Each entry must be given again exactly; images do not belong in the copy.
Data extract below:
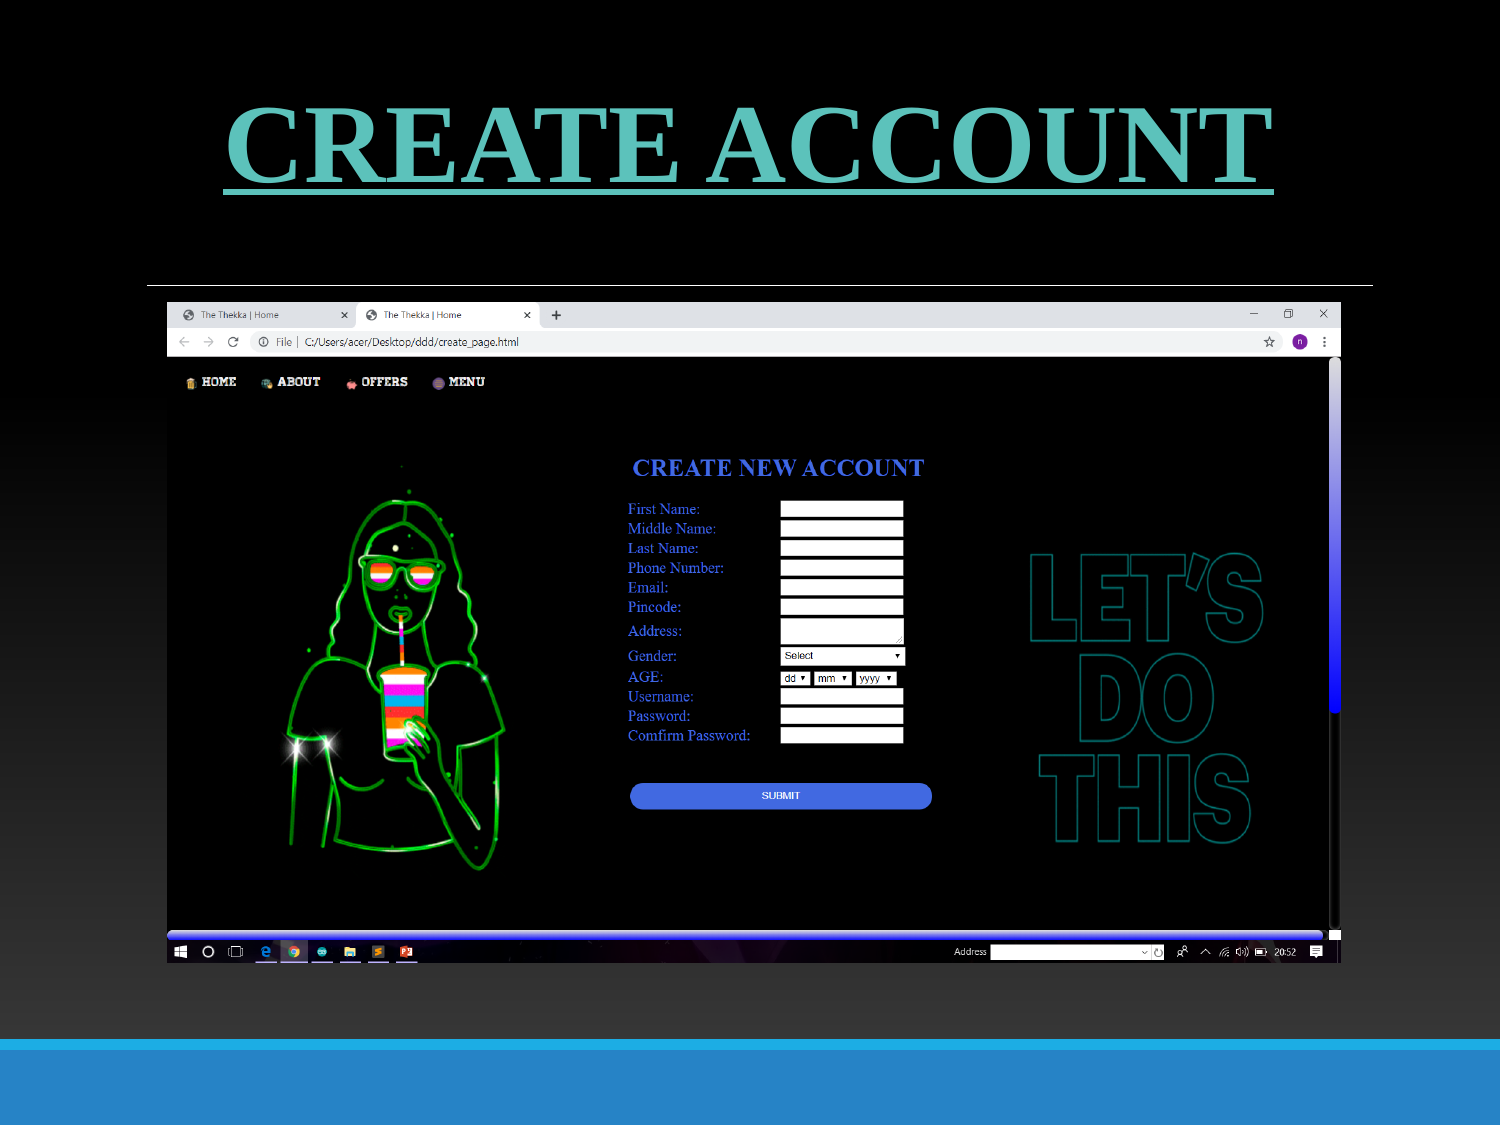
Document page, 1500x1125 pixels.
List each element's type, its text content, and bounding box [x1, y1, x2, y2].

text_box CREATE ACCOUNT [208, 62, 1290, 213]
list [166, 302, 1341, 964]
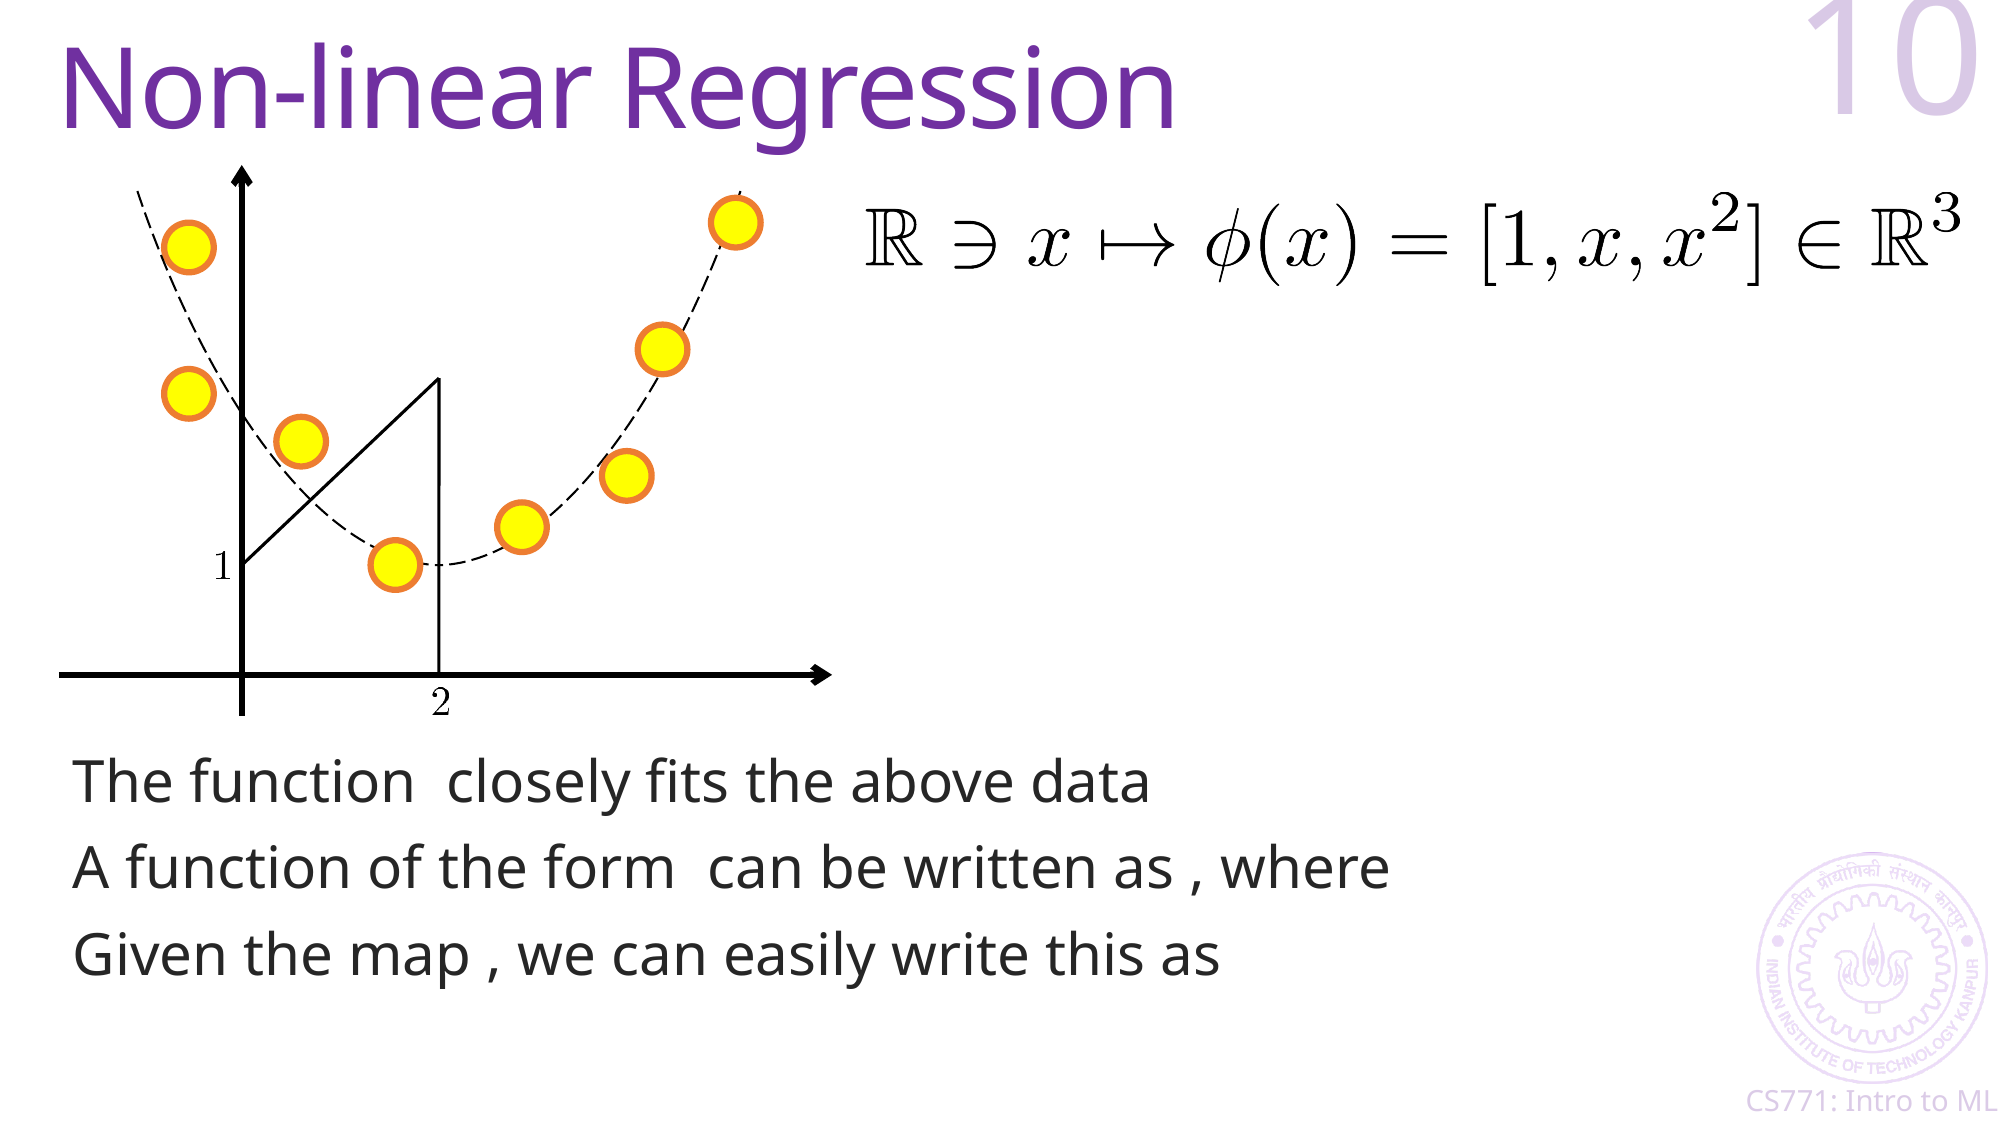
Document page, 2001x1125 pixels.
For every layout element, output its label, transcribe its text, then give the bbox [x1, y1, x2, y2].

picture [215, 551, 231, 580]
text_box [58, 164, 833, 717]
title Non-linear Regression [41, 5, 1945, 183]
picture [864, 192, 1960, 287]
slide_number 10 [1520, 6, 2000, 183]
picture [431, 687, 449, 716]
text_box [137, 190, 741, 566]
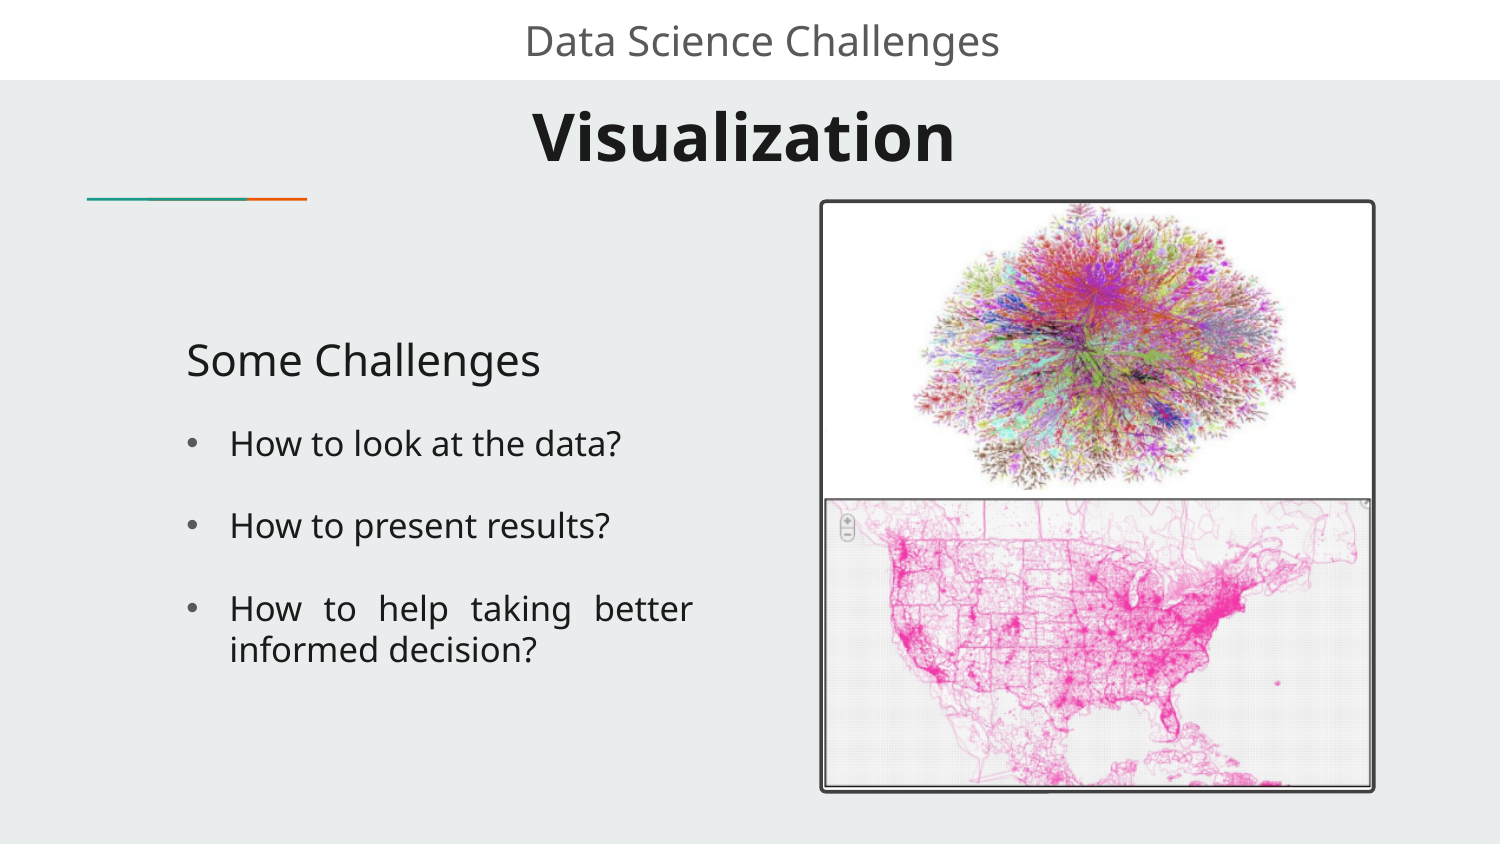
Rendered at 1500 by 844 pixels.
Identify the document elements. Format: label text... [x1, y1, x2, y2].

text_box Some Challenges How to look at the data? How to present results? How to help taking better informed decision? [171, 317, 709, 688]
title Visualization [517, 81, 1008, 209]
subtitle Data Science Challenges [253, 0, 1272, 81]
picture [820, 201, 1374, 792]
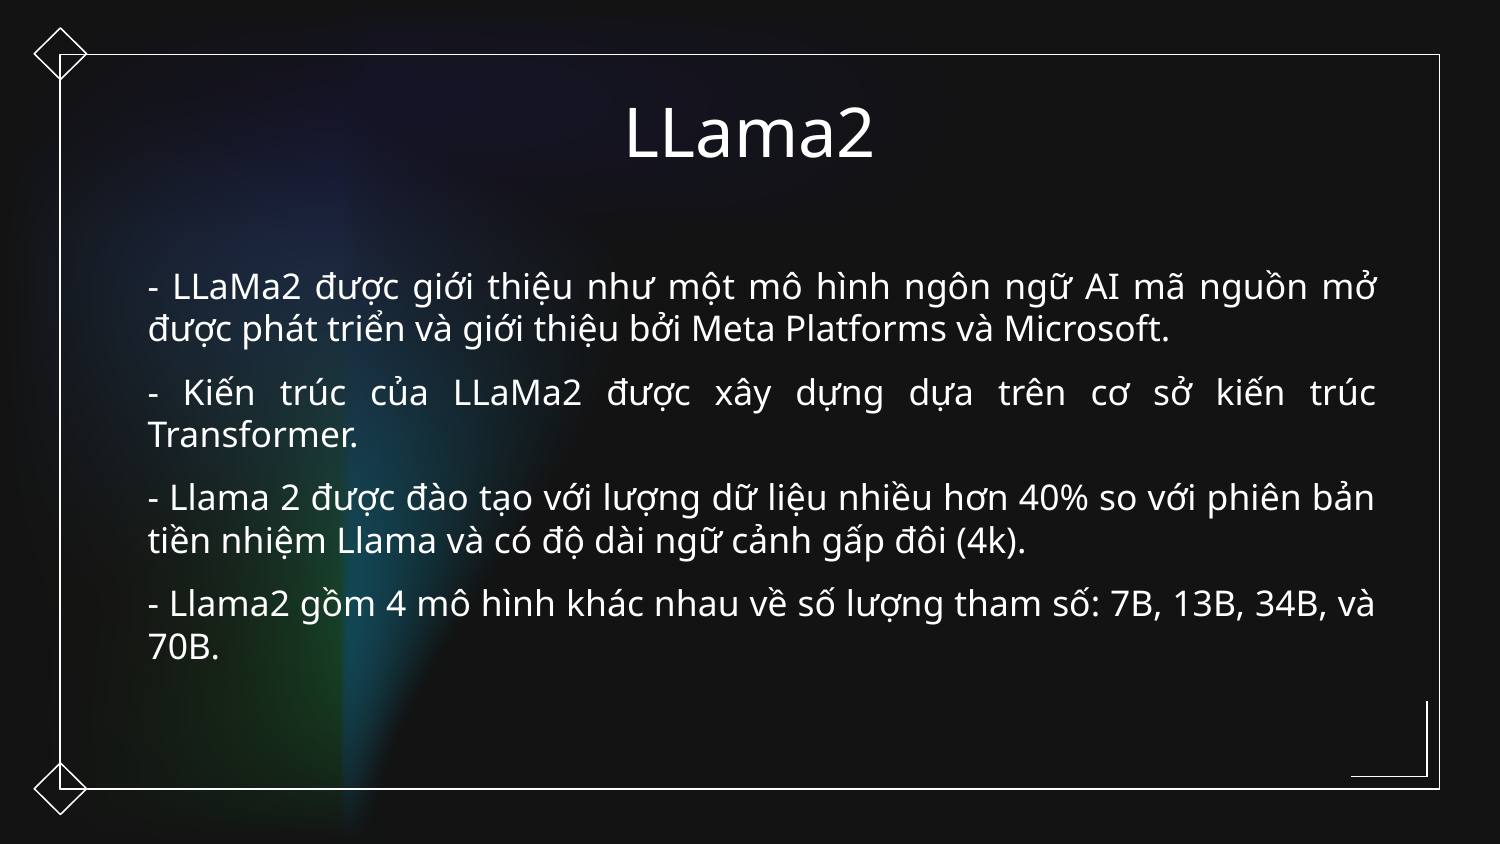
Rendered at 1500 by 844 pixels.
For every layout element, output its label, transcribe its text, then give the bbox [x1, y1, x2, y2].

title LLama2 [153, 73, 1347, 174]
list - LLaMa2 được giới thiệu như một mô hình ngôn ngữ AI mã nguồn mở được phát triển và giới thiệu bởi Meta Platforms và Microsoft. - Kiến trúc của LLaMa2 được xây dựng dựa trên cơ sở kiến trúc Transformer. - Llama 2 được đào tạo với lượng dữ liệu nhiều hơn 40% so với phiên bản tiền nhiệm Llama và có độ dài ngữ cảnh gấp đôi (4k). - Llama2 gồm 4 mô hình khác nhau về số lượng tham số: 7B, 13B, 34B, và 70B. [132, 248, 1392, 629]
End of Data extract.
### Output below
Document page, 1500x1125 pixels.
List each element's type, its text content, and bounding box [x1, y1, x2, y2].

text_box CREATE ACCOUNT [208, 62, 1290, 213]
list [166, 302, 1341, 964]
Document page, 2001x1125 pixels.
For every layout element, output its label, transcribe its text, then give the bbox [x1, y1, x2, y2].

picture [215, 551, 231, 580]
text_box [58, 164, 833, 717]
title Non-linear Regression [41, 5, 1945, 183]
picture [864, 192, 1960, 287]
slide_number 10 [1520, 6, 2000, 183]
picture [431, 687, 449, 716]
text_box [137, 190, 741, 566]
Rendered at 1500 by 844 pixels.
Identify the document elements. Format: label text... [x1, y1, x2, y2].

text_box Some Challenges How to look at the data? How to present results? How to help taking better informed decision? [171, 317, 709, 688]
title Visualization [517, 81, 1008, 209]
subtitle Data Science Challenges [253, 0, 1272, 81]
picture [820, 201, 1374, 792]
Rendered at 1500 by 844 pixels.
For every layout element, output its label, transcribe its text, then give the bbox [x1, y1, x2, y2].

title LLama2 [153, 73, 1347, 174]
list - LLaMa2 được giới thiệu như một mô hình ngôn ngữ AI mã nguồn mở được phát triển và giới thiệu bởi Meta Platforms và Microsoft. - Kiến trúc của LLaMa2 được xây dựng dựa trên cơ sở kiến trúc Transformer. - Llama 2 được đào tạo với lượng dữ liệu nhiều hơn 40% so với phiên bản tiền nhiệm Llama và có độ dài ngữ cảnh gấp đôi (4k). - Llama2 gồm 4 mô hình khác nhau về số lượng tham số: 7B, 13B, 34B, và 70B. [132, 248, 1392, 629]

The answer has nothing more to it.